Pour revenir quelque peu en arrière, Philippe Bridel, grand-père du doyen Bridel, s’il fut pour quelque chose dans l’introduction de la pomme de terre, nous ignorons dans quel sens et par quels moyens il avait pu convaincre ses concitoyens de planter et de manger le légume-tubercule.
Supplément : le pilon à pomme de terre, par. M. Jean-François Robert, de l’Arboretum du vallon de l’Aubonne, objets insolite du musée, 1985, fiche no 15 :
Le pain… la denrée la plus nécessaire à l’homme !
À l’époque où l’agriculture ne connaissait encore ni les semences sélectionnées ni l’engrais qui revitalise les sols épuisés, à l’époque où la terre devait être ouverte et retournée à la force musculaire, sans le recours des machines, à une époque aussi où les denrées coloniales étaient pratiquement inconnues, les années de maigres récoltes prenaient l’allure de catastrophes nationales. La famine alors s’infiltrait dans les villages et décimait les population. Que de noirs millésimes ont hélas jalonné tout le haut Moyen-Âge.
La pomme de terre, introduite chez nous vers 1750 sous le nom de « truffe » ou « truffle » – et cultivée dans les « truffières » – , la pomme de terre mit enfin un terme à l’angoisse de n’avoir pas suffisamment à manger.

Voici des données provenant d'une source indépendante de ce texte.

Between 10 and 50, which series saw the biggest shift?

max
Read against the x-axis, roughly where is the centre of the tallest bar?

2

Elle fut le pain des pauvres, au propre comme au figuré, les « röstis + matinales ont remplacé longtemps le pain du petit déjeuner dans nos campagnes ! Et dans les zones marginales des Alpes et des Préalpes où le grain était rare, la pomme de terre devait suppléer au manque de farine et entrer pour une part importante dans la confection du pain.

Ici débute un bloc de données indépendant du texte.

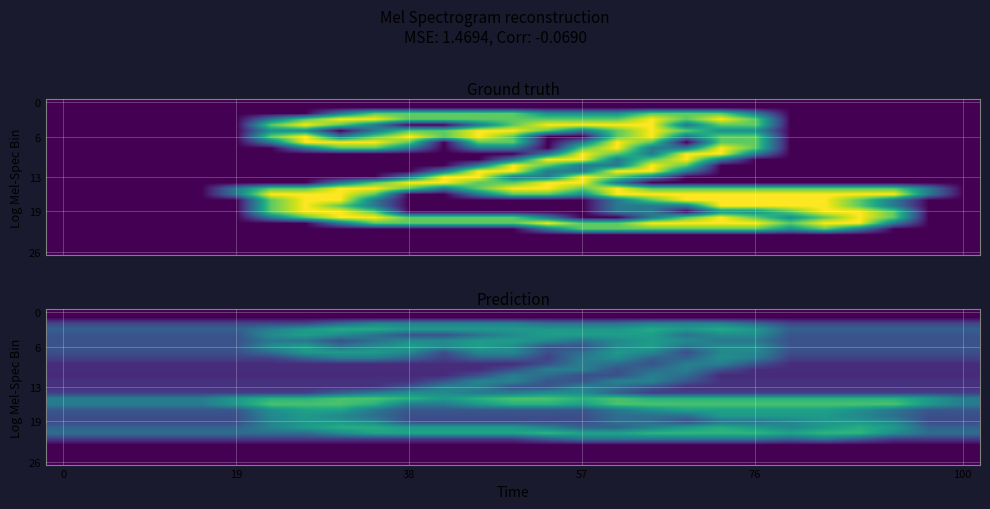

What is the total value across all series at 0?

10.0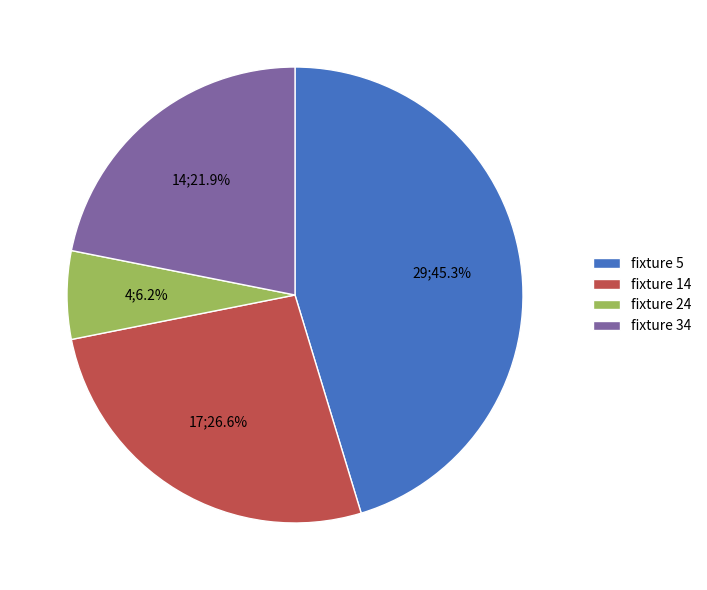

Is there any slice that represents more than half of the pie?

No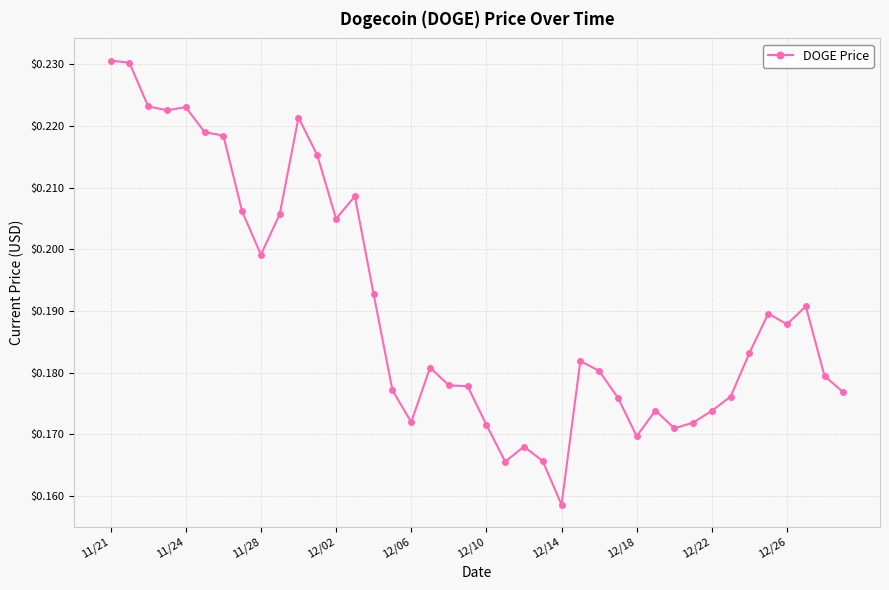

True or false: there are more than 2 points higher than both neighbors.

True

1. On se souviendra que c’est suite à l’éruption du Tambora en 1815 en Indonésie et à ses prodigieuses déjections de fumée, que le climat aurait été perturbé sur nombre de territoire, dont l’Europe. Cette nouvelle famine en fait fut la dernière de cette importance dans le monde occidental. À La Vallée on achète des graines à tout va. Cette situation désespérée nécessite d’établir des listages de toutes sortes, dont ceux en rapport avec la distribution de graines achetées dans les greniers du canton de Vaud, puisque la plupart des habitants sont dans la nécessité de s’en procurer par ce canal.

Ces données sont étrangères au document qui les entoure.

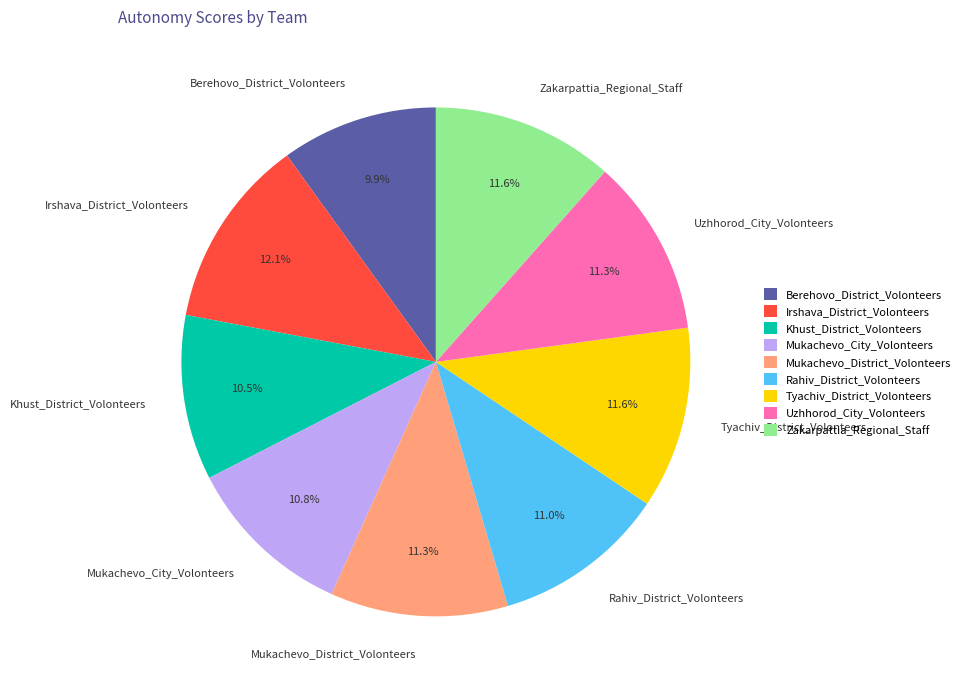

To the nearest percent, what is the difference between the largest and smallest slice percentages?

2%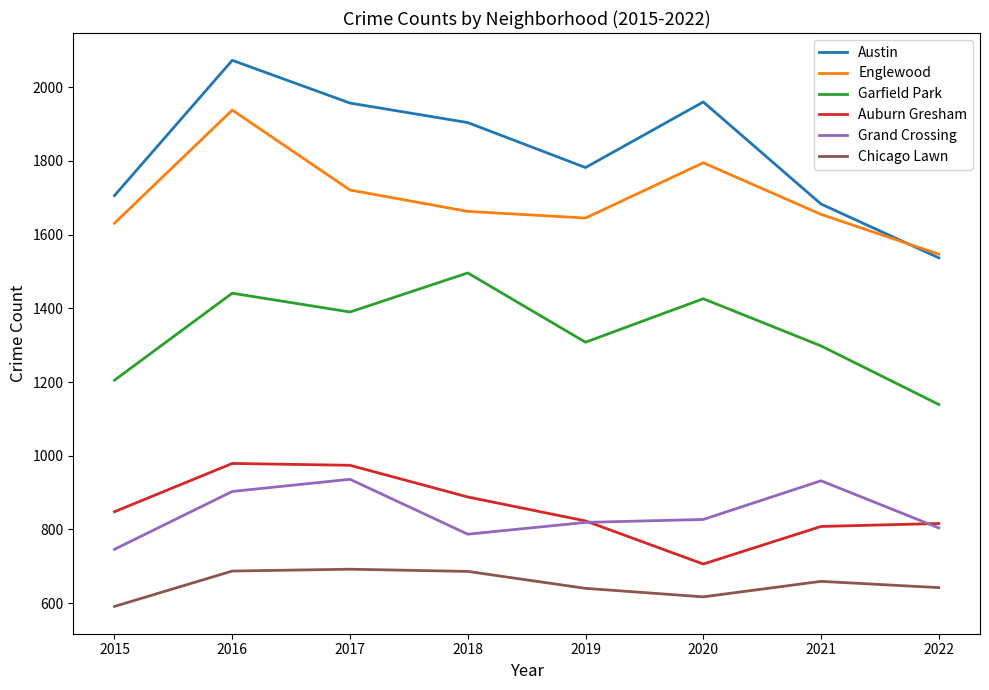

At 2020, list the series in order from largest to smallest.

Austin, Englewood, Garfield Park, Grand Crossing, Auburn Gresham, Chicago Lawn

2. ACL, A9, les noms du syndic et du secrétaire ne sont pas donnés.
3. Philippe Berney, 1767-1839, était né aux Bioux. Sa famille s’installa à L’Orient dès 1770. Lui-même plus tard s’engagea dans la garde-suisse. Lors de la Révolution vaudoise, il joua un rôle d’importance. Voir sous son nom dans histoirevalleedejoux.ch.
4. Feuille d’agriculture et d’économie générale, sur le pain de pomme de terre, par Philippe Berney, août 1813, pp. 62-64, no 26.
5. S. Berdez, Notice sur l’industrie agricole et manufacturière de la Vallée de Joux, 1835, p. 309.